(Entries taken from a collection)
===============

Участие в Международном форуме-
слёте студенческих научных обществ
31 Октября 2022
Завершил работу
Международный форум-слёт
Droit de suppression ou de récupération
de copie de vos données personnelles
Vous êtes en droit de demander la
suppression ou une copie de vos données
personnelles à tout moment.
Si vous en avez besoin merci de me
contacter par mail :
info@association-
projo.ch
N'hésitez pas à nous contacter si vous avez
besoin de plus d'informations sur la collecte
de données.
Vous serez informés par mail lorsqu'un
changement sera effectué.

===============

Problem statement >> Search the records for the word "personnelles" and return every line that holds it.

Written solution >>
de copie de vos données personnelles
personnelles à tout moment.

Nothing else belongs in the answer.